As an actor who's never shied away from admitting that he got lucky in his phenomenal career -- and who's generally considered one of the nicest fellows in show business -- Tom Hanks has still managed to pull down an impressive roster of film roles. As to what the best of those roles would be ... that's bound to be highly debatable, and I'm sure the comments following this post will bear that out.
If one wants to go by Oscar-winning performances, Hanks won back-to-back awards in 1993 and 1994 for Philadelphia and Forrest Gump.
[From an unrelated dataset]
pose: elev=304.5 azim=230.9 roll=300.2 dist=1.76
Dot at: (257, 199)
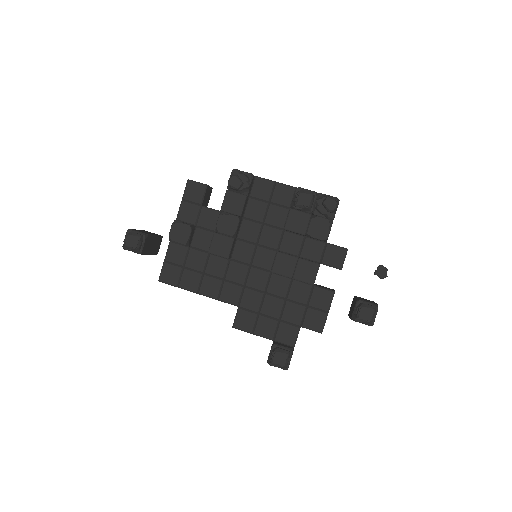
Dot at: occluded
But it can be argued that the first, while a fine performance, was lauded mainly for the "bravery" of playing a gay man, and for the important subject matter. In Gump, it was a measure of the (inexplicable, to someone who dislikes Gump intensely) popularity of that film, and for the Academy's affection for actors who play characters with physical or mental disability.
His savvy for choosing excellent dramatic roles in films like Road to Perdition, The Green Mile and Catch Me If You Can make his sincere work in the big, dumb Dan Brown adaptations palatable, but to really find his "best role," we need to go back to 1990, when Hanks was still considered a comic actor. After a string of hits and semi-hits that included Splash, Bachelor Party, Volunteers, Big and (ahem) Turner & Hooch, Hanks made a still-underappreciated gem of a film called Joe Versus the Volcano.